As we looked to solve these problems, we found two existing solutions, neither of which ultimately met our needs adequately.
1. Distributed testing
The first stab we took to scale iOS UI testing was to divide the test target into a subset of targets and then distribute them among different machines. As mentioned in the post iOS Build Speed and Stability, we rolled out distributed building and testing support for our products. However, there were two problems with this approach:
Tooling stability: The tooling stability on our Mac machine pool is around 98%. If we distribute the test target between 10 machines, a build can only pass when all 10 child jobs succeed. With this approach, the tooling flakiness is exacerbated, since each additional node consumed exponentially increases the chance of hitting the flaky failure scenario. With 10 nodes running tests, the tooling reliability drops to 98%10 = 82%.
Capacity requirement: The second problem with hardware parallelization is capacity. At peak time (e.g., during lunch and dinner rushes), we have around 80 concurrent continuous integration jobs. Running them with hardware parallelization would require 80*10 = 800 machines. When we approached the problem, we only had a fourth of that capacity available. The excess jobs had to be queued, and developers’ commits would have to stay in the queue for hours before being tested.
2. Project Hydra: a Python wrapper to run tests in multiple simulators
The first stab we took to address the distributed testing problem was an initiative to run tests in multiple simulators. Inspired by Facebook’s xctool and a proof of concept of running iOS tests on multiple simulators from Johannes, we built a Python wrapper on top of xctool to run iOS tests on multiple simulators. This approach helped stabilize our continuous delivery environment. However, we found several problems with this approach:
It was based on xctool: xctool is a great tool to make it easy to test iOS products. However, active development on xctool was stopped, and the project owners no longer maintain it. This left us with only two choices: either fork and refactor xctool, or build our own testing tool. After some investigation, we found it was easier to build a simpler tool to focus on running tests in multiple simulators.
It was a mere Python wrapper of xctool binary: The Python wrapper was built on top of the xctool binary and it didn’t have access to the CoreSimulator APIs. Managing simulators was difficult, since we couldn’t talk to the simulators directly.
As existing solutions couldn’t satisfy our requirements, we decided to build our own iOS UI test runner to execute tests in multiple simulators. The tool is written in Objective-C, and is built on top of Apple’s CoreSimulator framework.
The project name Bluepill is inspired by the The Matrix's “blue pill,” which represents an illusion. Bluepill creates an illusion that tooling just works magically, so that engineers can focus on coding.
Bluepill runs tests in parallel using multiple simulators.
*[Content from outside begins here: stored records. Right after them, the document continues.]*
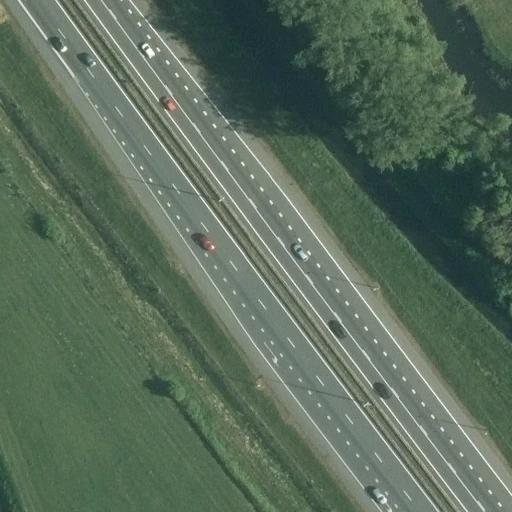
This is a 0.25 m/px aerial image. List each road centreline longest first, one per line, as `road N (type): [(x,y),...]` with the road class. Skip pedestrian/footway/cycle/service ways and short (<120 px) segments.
road 1 (motorway): [(35,0),(421,511)]
road 2 (motorway): [(481,511),(99,0)]
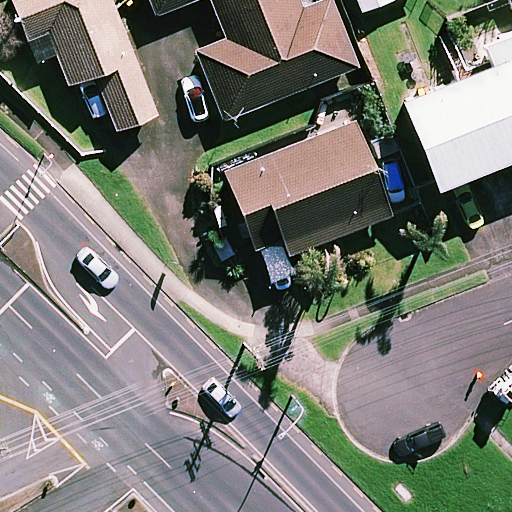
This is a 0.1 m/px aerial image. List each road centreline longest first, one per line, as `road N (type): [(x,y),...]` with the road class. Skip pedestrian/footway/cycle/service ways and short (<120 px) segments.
road 1 (secondary): [(37,210),(338,511)]
road 2 (residential): [(37,210),(61,274),(125,341),(138,396)]
road 3 (residential): [(138,396),(198,432),(282,511)]
road 4 (secondary): [(95,392),(0,299)]
road 5 (residential): [(0,475),(95,392)]
road 6 (residential): [(406,388),(511,319)]
road 7 (secondary): [(221,511),(137,426)]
The main features supported are:
- Running tests in parallel by using multiple simulators.
- Automatically packing tests into groups with similar running time.
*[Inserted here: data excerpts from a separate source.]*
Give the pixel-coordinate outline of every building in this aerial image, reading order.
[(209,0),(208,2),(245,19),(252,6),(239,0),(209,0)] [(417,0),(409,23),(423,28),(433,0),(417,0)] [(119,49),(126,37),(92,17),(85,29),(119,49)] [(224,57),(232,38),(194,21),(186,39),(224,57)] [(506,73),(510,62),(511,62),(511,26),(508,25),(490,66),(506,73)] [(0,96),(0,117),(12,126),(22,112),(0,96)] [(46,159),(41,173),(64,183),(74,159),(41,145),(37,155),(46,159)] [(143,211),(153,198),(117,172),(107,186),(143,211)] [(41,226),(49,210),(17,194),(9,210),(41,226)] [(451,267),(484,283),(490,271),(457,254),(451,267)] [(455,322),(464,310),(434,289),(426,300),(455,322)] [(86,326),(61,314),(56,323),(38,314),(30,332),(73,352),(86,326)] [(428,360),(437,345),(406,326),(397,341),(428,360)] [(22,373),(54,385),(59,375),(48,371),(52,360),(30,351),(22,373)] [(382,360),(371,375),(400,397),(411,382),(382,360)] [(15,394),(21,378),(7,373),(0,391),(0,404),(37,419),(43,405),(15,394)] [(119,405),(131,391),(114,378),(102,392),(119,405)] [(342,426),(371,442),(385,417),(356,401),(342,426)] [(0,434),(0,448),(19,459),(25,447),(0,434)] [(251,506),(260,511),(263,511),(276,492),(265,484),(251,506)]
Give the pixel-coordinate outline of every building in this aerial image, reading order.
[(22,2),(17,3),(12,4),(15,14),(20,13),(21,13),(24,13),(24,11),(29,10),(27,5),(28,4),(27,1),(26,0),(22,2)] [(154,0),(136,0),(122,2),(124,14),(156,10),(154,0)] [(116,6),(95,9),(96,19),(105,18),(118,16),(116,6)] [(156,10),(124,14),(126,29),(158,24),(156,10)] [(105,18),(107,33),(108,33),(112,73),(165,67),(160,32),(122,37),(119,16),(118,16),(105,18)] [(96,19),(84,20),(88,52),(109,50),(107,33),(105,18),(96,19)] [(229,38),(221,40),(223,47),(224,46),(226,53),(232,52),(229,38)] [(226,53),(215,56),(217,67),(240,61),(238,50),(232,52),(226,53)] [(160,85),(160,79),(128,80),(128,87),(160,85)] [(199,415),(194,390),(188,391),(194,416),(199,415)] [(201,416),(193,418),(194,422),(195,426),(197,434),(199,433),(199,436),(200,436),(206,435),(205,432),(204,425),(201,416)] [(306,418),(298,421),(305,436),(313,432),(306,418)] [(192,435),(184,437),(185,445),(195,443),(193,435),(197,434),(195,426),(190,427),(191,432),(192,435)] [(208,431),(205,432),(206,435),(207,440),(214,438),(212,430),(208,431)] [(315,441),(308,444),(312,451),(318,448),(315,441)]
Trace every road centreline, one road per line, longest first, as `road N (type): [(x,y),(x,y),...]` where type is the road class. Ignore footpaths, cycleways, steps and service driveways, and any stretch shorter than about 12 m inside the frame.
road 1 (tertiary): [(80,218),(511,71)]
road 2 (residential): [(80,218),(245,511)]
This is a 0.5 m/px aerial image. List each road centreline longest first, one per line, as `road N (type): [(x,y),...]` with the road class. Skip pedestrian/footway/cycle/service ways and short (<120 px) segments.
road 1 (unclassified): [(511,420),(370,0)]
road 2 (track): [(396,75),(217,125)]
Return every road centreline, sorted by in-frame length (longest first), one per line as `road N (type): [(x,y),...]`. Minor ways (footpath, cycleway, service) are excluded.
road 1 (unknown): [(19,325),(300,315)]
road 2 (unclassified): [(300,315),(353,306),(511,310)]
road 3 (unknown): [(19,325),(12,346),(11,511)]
- Running tests in headless mode to reduce memory consumption.
- Generating a junit report after each test run.
- Reporting test running stats, including test running speed and environment robustness.
- Retrying when the Simulator hangs or crashes.
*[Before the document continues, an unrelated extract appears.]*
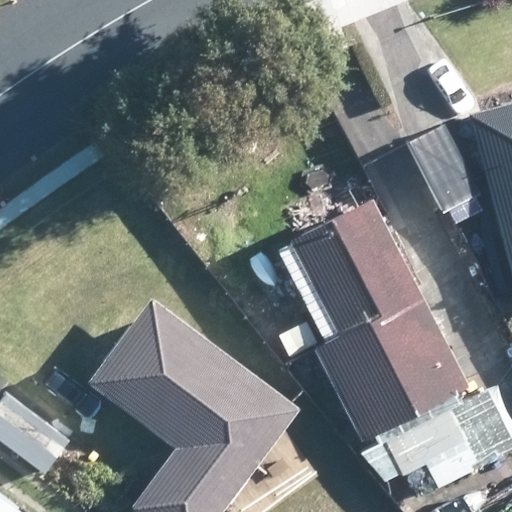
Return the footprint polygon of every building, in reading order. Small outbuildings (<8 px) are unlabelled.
[(511,90),(464,104),(511,275),(511,90)] [(407,137),(442,207),(478,188),(444,118),(407,137)] [(359,448),(383,475),(400,467),(401,468),(405,467),(417,489),(444,475),(433,452),(474,431),(455,395),(459,392),(454,383),(467,378),(368,186),(288,228),(274,236),(323,332),(313,338),(361,432),(373,426),(376,435),(366,441),(357,445),(359,448)] [(243,255),(232,239),(212,252),(223,268),(243,255)] [(127,500),(137,508),(143,511),(213,511),(299,398),(149,286),(84,371),(174,439),(139,484),(127,500)] [(64,440),(70,431),(8,381),(0,391),(0,434),(41,467),(64,440)] [(0,511),(9,511),(14,505),(17,501),(19,498),(0,484),(0,511)]
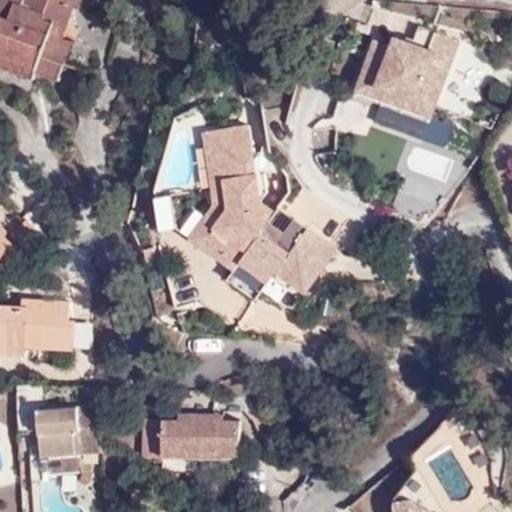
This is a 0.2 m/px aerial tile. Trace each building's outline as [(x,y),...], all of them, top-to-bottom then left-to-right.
[(0,0),(0,40),(43,54),(51,34),(58,36),(60,28),(66,29),(75,7),(81,7),(83,0),(0,0)] [(397,50),(392,48),(375,42),(361,90),(432,114),(456,39),(419,25),(412,43),(401,40),(397,50)] [(58,36),(63,38),(66,29),(60,28),(58,36)] [(43,54),(38,66),(36,74),(58,82),(73,41),(63,38),(58,36),(51,34),(43,54)] [(395,38),(392,48),(397,50),(401,40),(395,38)] [(0,53),(38,66),(43,54),(0,40),(0,53)] [(252,117),(204,124),(215,193),(188,231),(234,264),(230,277),(258,295),(278,263),(309,283),(336,241),(265,196),(252,117)] [(162,227),(179,224),(174,190),(157,192),(162,227)] [(17,228),(38,249),(47,241),(25,220),(17,228)] [(0,264),(5,268),(18,254),(1,237),(0,236),(0,264)] [(49,314),(51,302),(24,301),(24,308),(3,307),(0,336),(0,354),(27,357),(28,347),(74,350),(76,323),(69,322),(70,304),(59,304),(58,315),(49,314)] [(59,304),(51,302),(49,314),(58,315),(59,304)] [(101,413),(100,406),(40,409),(41,456),(52,456),(53,472),(85,471),(84,454),(104,452),(101,413)] [(218,449),(218,457),(240,457),(241,420),(227,420),(218,419),(219,412),(190,412),(190,420),(181,419),(180,419),(145,418),(144,456),(187,457),(187,449),(203,449),(218,449)] [(181,412),(181,419),(190,420),(190,412),(181,412)] [(203,457),(218,457),(218,449),(203,449),(203,457)] [(438,511),(412,496),(397,497),(397,511),(438,511)]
Here’s a demo of Bluepill in action:
It is quick and easy to start using Bluepill! In a simplified scenario, you just need to run the following command, and Bluepill will kick off four simulators to run your tests in parallel. By the end of the test run, it will generate a report in ./output.
./bluepill -a ./Sample.app -s ./SampleAppTestScheme.xcscheme -o ./output/
Alternatively, you can have a configuration file like the one below:
And run ./bluepill -c config.json
A full list supported options are listed here.
Open sourcing Bluepill
We’re more than happy to announce that Bluepill has been open sourced under the BSD 2-Clause license and that the code is available on Github. Contributions and suggestions are welcome!